#### Exercise instructions
Only a number is wanted: how many lines of the entries include the string "pixels"?
Material to process section start
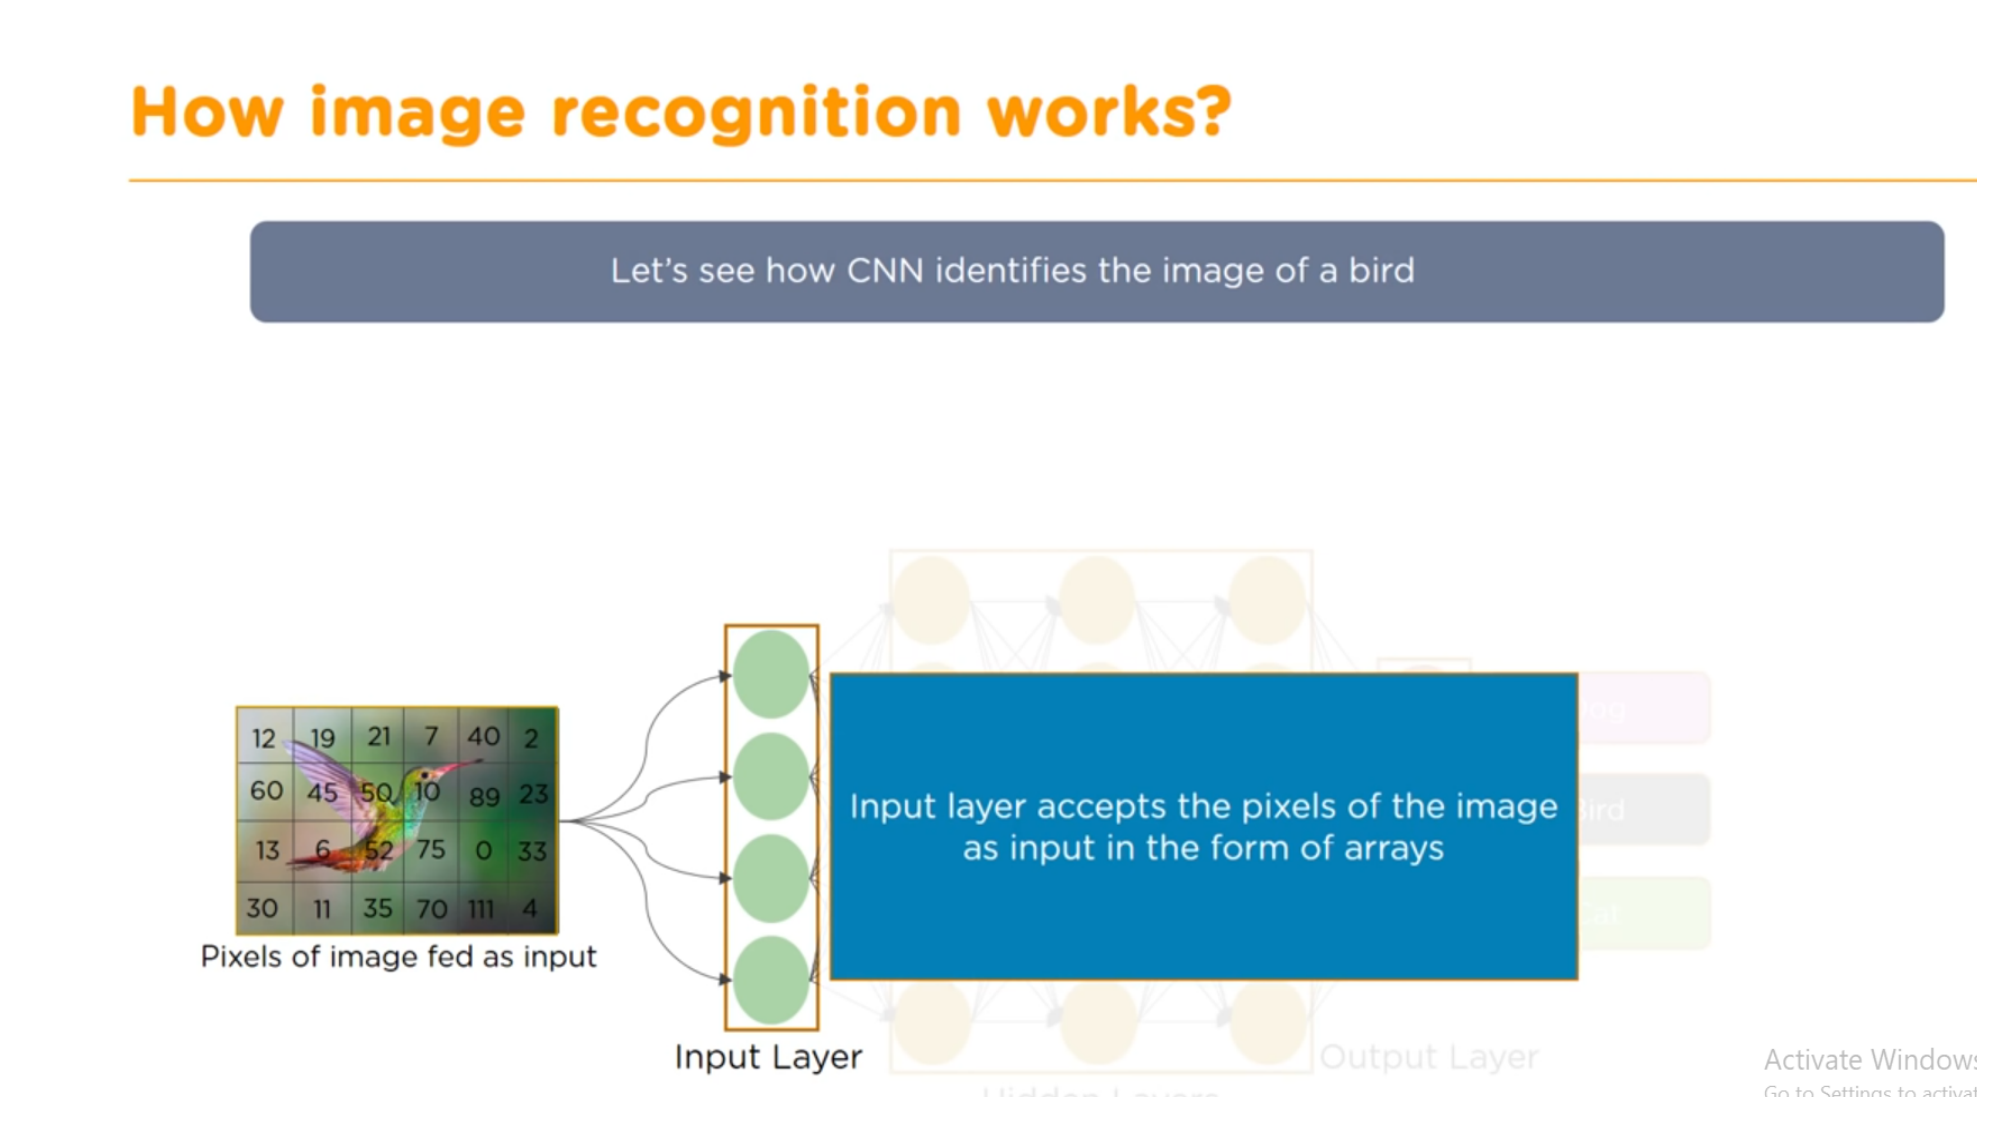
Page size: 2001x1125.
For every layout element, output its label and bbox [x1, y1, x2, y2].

list [35, 22, 1977, 1097]
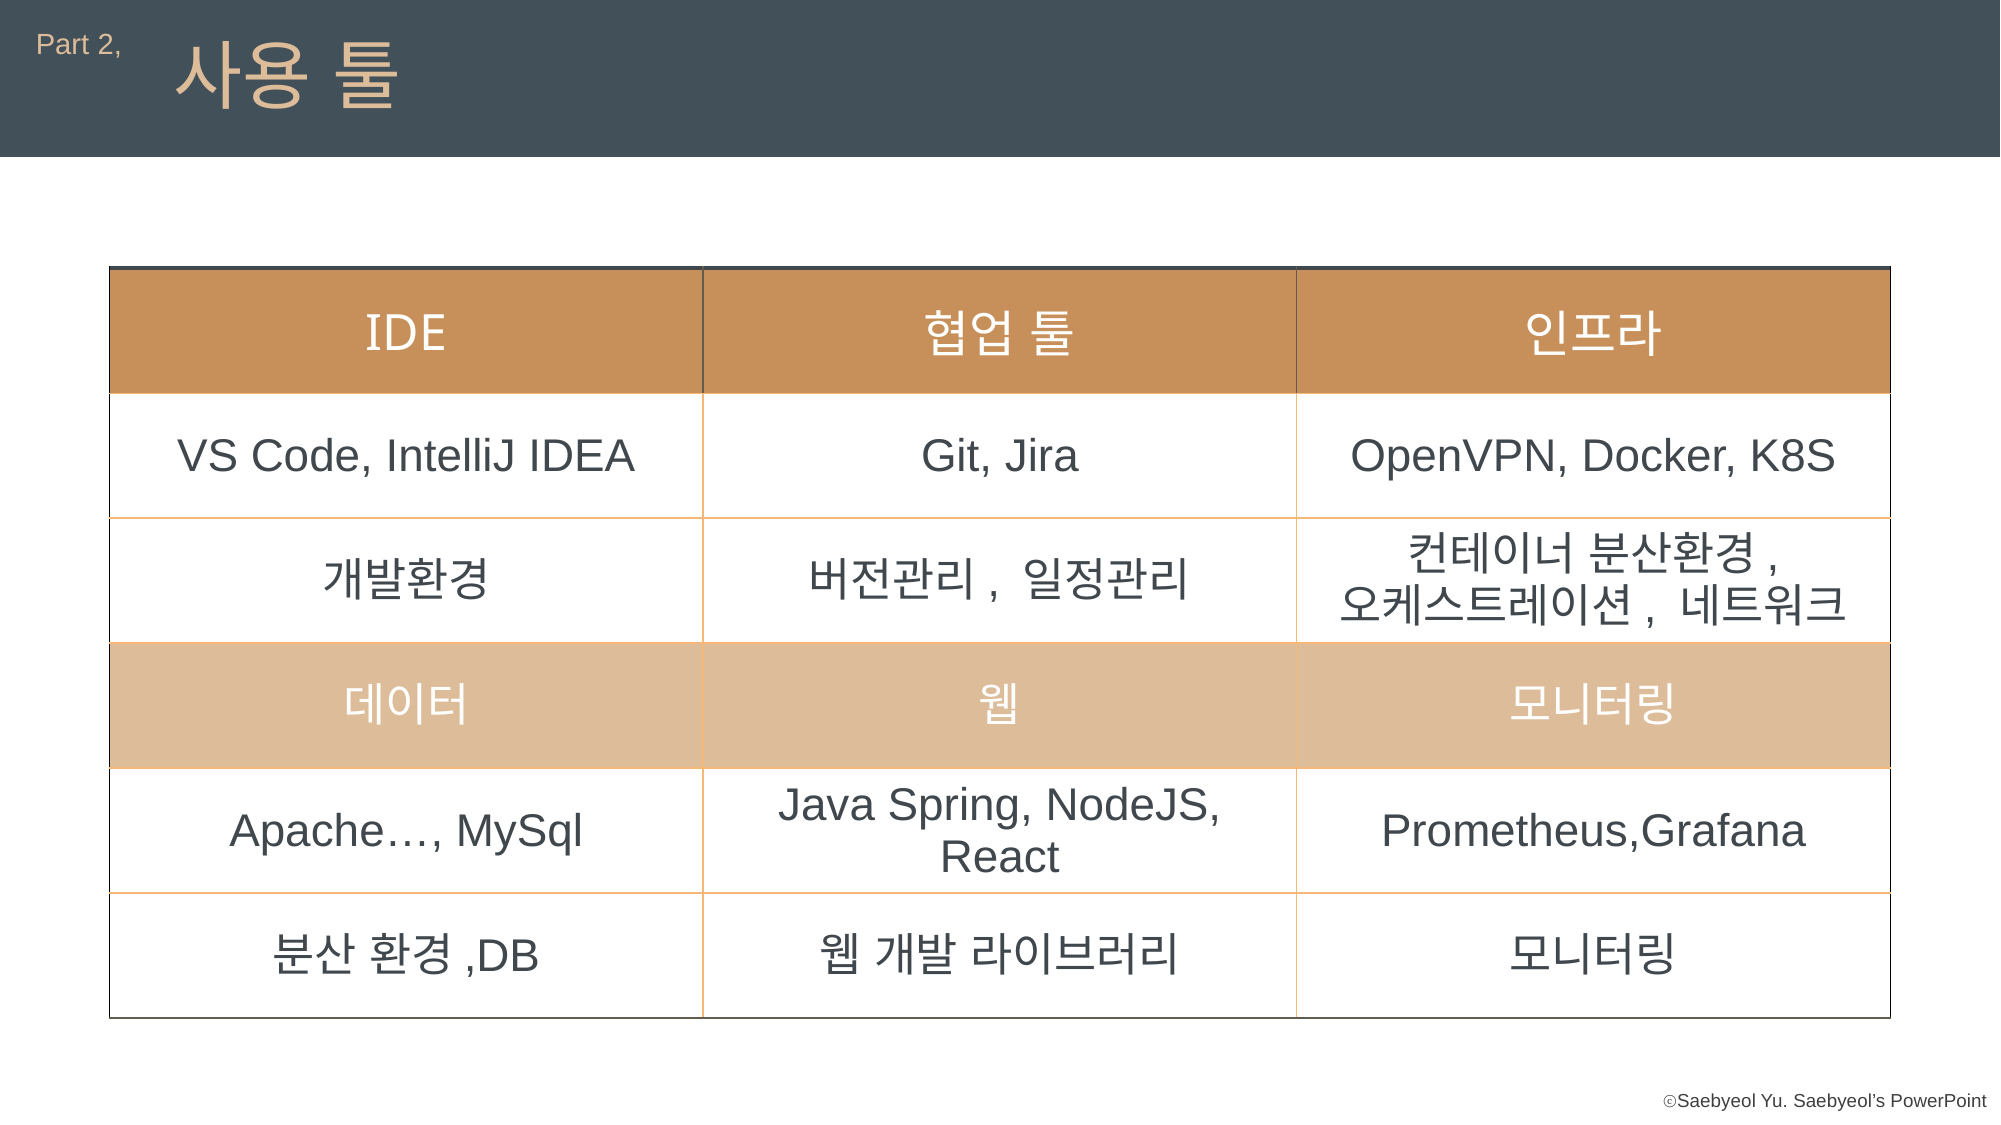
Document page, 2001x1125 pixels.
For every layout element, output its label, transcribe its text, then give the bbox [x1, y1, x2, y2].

text_box [0, 0, 2000, 157]
table_cell 웹 개발 라이브러리 [704, 894, 1296, 1017]
text_box Part 2, [20, 18, 138, 69]
table_cell 개발환경 [110, 519, 702, 642]
table_cell 웹 [704, 644, 1296, 767]
table_cell 분산 환경,DB [110, 894, 702, 1017]
table_header IDE [110, 270, 702, 393]
table_header 인프라 [1297, 270, 1890, 393]
table_cell 버전관리, 일정관리 [704, 519, 1296, 642]
table_cell OpenVPN, Docker, K8S [1297, 394, 1890, 517]
table_cell VS Code, IntelliJ IDEA [110, 394, 702, 517]
table_cell Prometheus,Grafana [1297, 769, 1890, 892]
table_cell Java Spring, NodeJS, React [704, 769, 1296, 892]
table_cell 모니터링 [1297, 644, 1890, 767]
table_cell 컨테이너 분산환경, 오케스트레이션, 네트워크 [1297, 519, 1890, 642]
table_cell 모니터링 [1297, 894, 1890, 1017]
table_header 협업 툴 [704, 270, 1296, 393]
table_cell Apache…, MySql [110, 769, 702, 892]
text_box 사용 툴 [158, 20, 1000, 126]
table_cell 데이터 [110, 644, 702, 767]
table_cell Git, Jira [704, 394, 1296, 517]
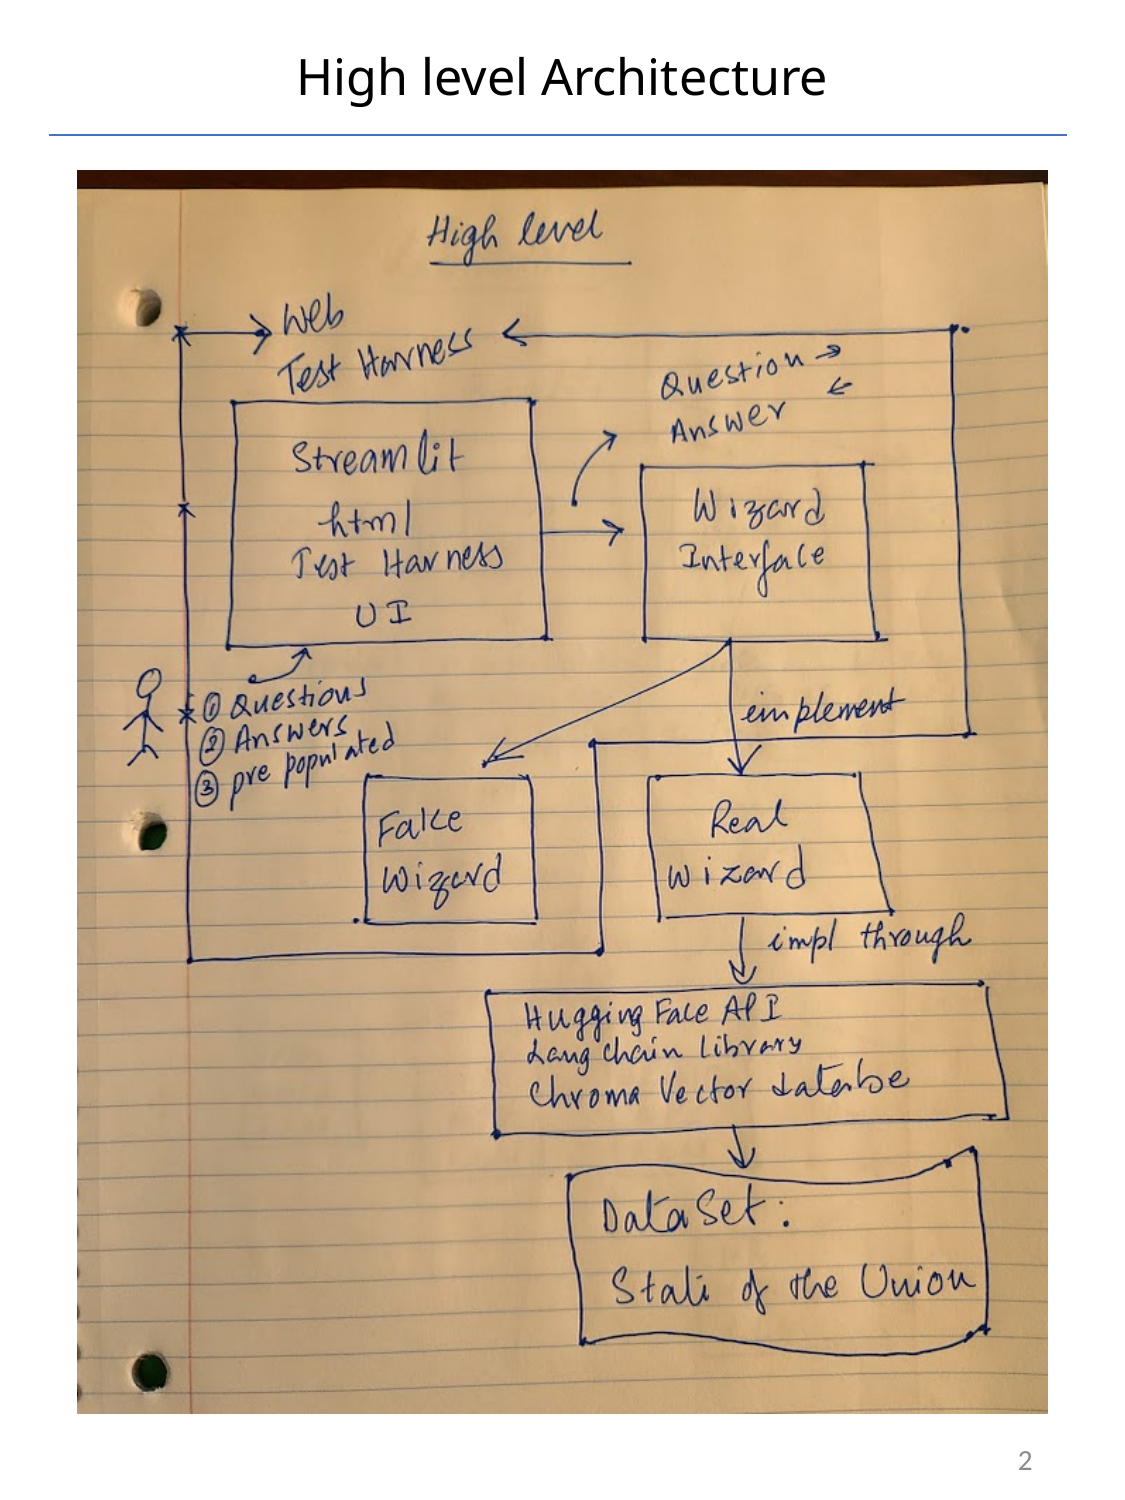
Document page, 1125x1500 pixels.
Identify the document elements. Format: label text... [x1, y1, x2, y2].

slide_number 2 [794, 1438, 1048, 1480]
title High level Architecture [77, 44, 1048, 114]
picture [77, 170, 1048, 1414]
Material to process section end
#### Solution to the exercise
2